James Gandolfini, an actor who was immense in both screen presence and talent, has died at the age of 51. Best known for playing the conflicted and fascinating gangster Tony Soprano on the landmark television series The Sopranos, Gandolfini died of what is believed to be a heart attack while visiting Italy.
A native of New Jersey, Gandolfini enjoyed a long and vital film career, proving to be one of the modern era's great character actors. He graduated from goons to killers, tough guys to made men, and as an Italian-American it was hard to avoid being cast in mafia-based projects, but as the years passed Gandolfini took what could have been stock characters and invested them with insight and emotional depth.
The son of a bricklayer turned high school custodian father and a high school lunch lady mother, James Joseph Gandolfini Jr. was born on September 18, 1961 in Westwood, New Jersey. He was raised as a Roman-Catholic, spoke Italian at home, and grew up to attend Rutgers University, where he earnt a Bachelor of Arts degree and worked as a bouncer at a campus bar, displaying a duality that would later come to the fore on stage and screen.
As a young man in New York City he attended acting classes with a friend and soon began attending castings. By the early 1990s, Gandolfini was a hard to miss figure in group compositions, with a breakout turn in Tony Scott's True Romance as a contract killer who took philosophical pride and malevolent pleasure in his trade. A long, harrowingly violent scene with Patricia Arquette, scripted by Quentin Tarantino, made audiences (and casting directors) remember his name.
Roles in Angie, Crimson Tide, Get Shorty (as an ageing stuntman too gentle to be an enforcer), and A Civil Action followed, but the narrow aesthetics of the film business meant it was hard for Gandolfini to play the leading man. Film's loss was television's gain when The Sopranos debuted in January 1999 on the American cable network HBO.
By the end of the show's first season it was acclaimed, beginning what is now widely seen as a golden age for television drama. The show won 21 Emmy Awards – three to Gandolfini personally – among numerous accolades; earlier this month the Writer's Guild of America declared The Sopranos the best-written show in television history.
Gandolfini came to embody Tony Soprano, a man of so many contrasting elements that conflict, both within himself or with others. The show's creator, David Chase, made a show that spoke to common American values and ambitions, and then reflected them through the prism of a family man who heads a violent crime syndicate. The Sopranos could be riveting, funny or heartbreaking, and Gandolfini was at the centre of nearly everything that transpired, playing a mob boss secretly in therapy.
Gandolfini was on the cusp of 40 when the series began, and he had little time for the fame it brought him.

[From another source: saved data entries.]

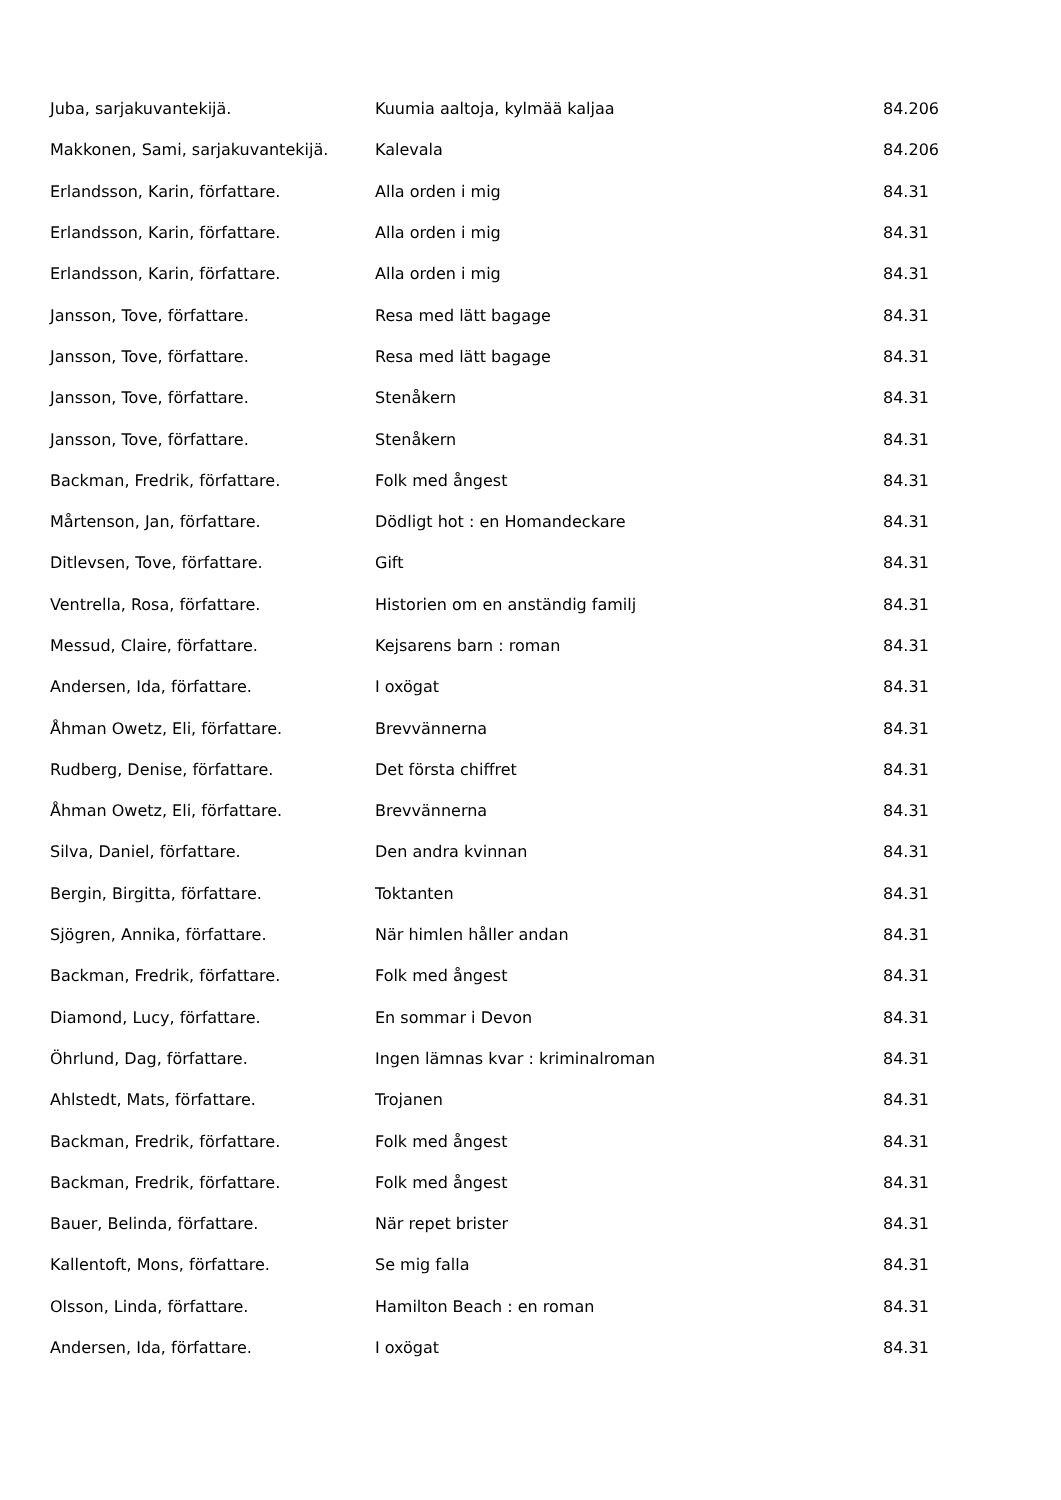| Juba, sarjakuvantekijä. | Kuumia aaltoja, kylmää kaljaa | 84.206 |
| Makkonen, Sami, sarjakuvantekijä. | Kalevala | 84.206 |
| Erlandsson, Karin, författare. | Alla orden i mig | 84.31 |
| Erlandsson, Karin, författare. | Alla orden i mig | 84.31 |
| Erlandsson, Karin, författare. | Alla orden i mig | 84.31 |
| Jansson, Tove, författare. | Resa med lätt bagage | 84.31 |
| Jansson, Tove, författare. | Resa med lätt bagage | 84.31 |
| Jansson, Tove, författare. | Stenåkern | 84.31 |
| Jansson, Tove, författare. | Stenåkern | 84.31 |
| Backman, Fredrik, författare. | Folk med ångest | 84.31 |
| Mårtenson, Jan, författare. | Dödligt hot : en Homandeckare | 84.31 |
| Ditlevsen, Tove, författare. | Gift | 84.31 |
| Ventrella, Rosa, författare. | Historien om en anständig familj | 84.31 |
| Messud, Claire, författare. | Kejsarens barn : roman | 84.31 |
| Andersen, Ida, författare. | I oxögat | 84.31 |
| Åhman Owetz, Eli, författare. | Brevvännerna | 84.31 |
| Rudberg, Denise, författare. | Det första chiffret | 84.31 |
| Åhman Owetz, Eli, författare. | Brevvännerna | 84.31 |
| Silva, Daniel, författare. | Den andra kvinnan | 84.31 |
| Bergin, Birgitta, författare. | Toktanten | 84.31 |
| Sjögren, Annika, författare. | När himlen håller andan | 84.31 |
| Backman, Fredrik, författare. | Folk med ångest | 84.31 |
| Diamond, Lucy, författare. | En sommar i Devon | 84.31 |
| Öhrlund, Dag, författare. | Ingen lämnas kvar : kriminalroman | 84.31 |
| Ahlstedt, Mats, författare. | Trojanen | 84.31 |
| Backman, Fredrik, författare. | Folk med ångest | 84.31 |
| Backman, Fredrik, författare. | Folk med ångest | 84.31 |
| Bauer, Belinda, författare. | När repet brister | 84.31 |
| Kallentoft, Mons, författare. | Se mig falla | 84.31 |
| Olsson, Linda, författare. | Hamilton Beach : en roman | 84.31 |
| Andersen, Ida, författare. | I oxögat | 84.31 |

By the time the show ended in June 2007 after 86 episodes, he had also turned in film performances that alternately played on his reputation (The Mexican) and disputed any residual mystique (The Last Castle). To his credit, he rarely looked to merely play variations on Tony Soprano.
Married twice, with a 13-year-old son from his first marriage and a six-month-old daughter from the second, Gandolfini came back to movies in 2009 and over the last four years supplied some indelible performances. He was caustically funny as an American general fighting in Washington's hallways in Armando Iannucci's transatlantic political black comedy In the Loop, while his voice work in Spike Jonze's Where the Wild Things Are revealed a beautiful tenderness.
Gandolfini's final performances were some of his very best: he was cynically suspicious and sharply amusing as CIA director Leon Panetta in Kathryn Bigelow's Zero Dark Thirty, revisited his own upbringing to play the traditional New Jersey father of an aspiring 1960s rock musician in David Chase's Not Fade Away, and he raged against the fraying of his character's own masculinity and certainty opposite Brad Pitt as a broken-down hitman in Andrew Dominik's Killing Them Softly.
Lost at far too young an age, Gandolfini leaves behind a completed but untitled film with independent writer/director Nicole Holofcener, and the first season of a forthcoming television drama, Criminal Justice. He saw himself as a working actor, from a humble background, and while his work on screen was powerful and evocative he never succumbed to the trappings of a deservedly great career.
“People don't know and they shouldn't know that you work incredibly hard as an actor,” Gandolfini told the Miami Herald earlier this year. “So in terms of a blue collar background, that matches up. But it is an odd way to make a living. Putting somebody else's pants on and pretending to be somebody else is occasionally, as you grow older, horrifying.”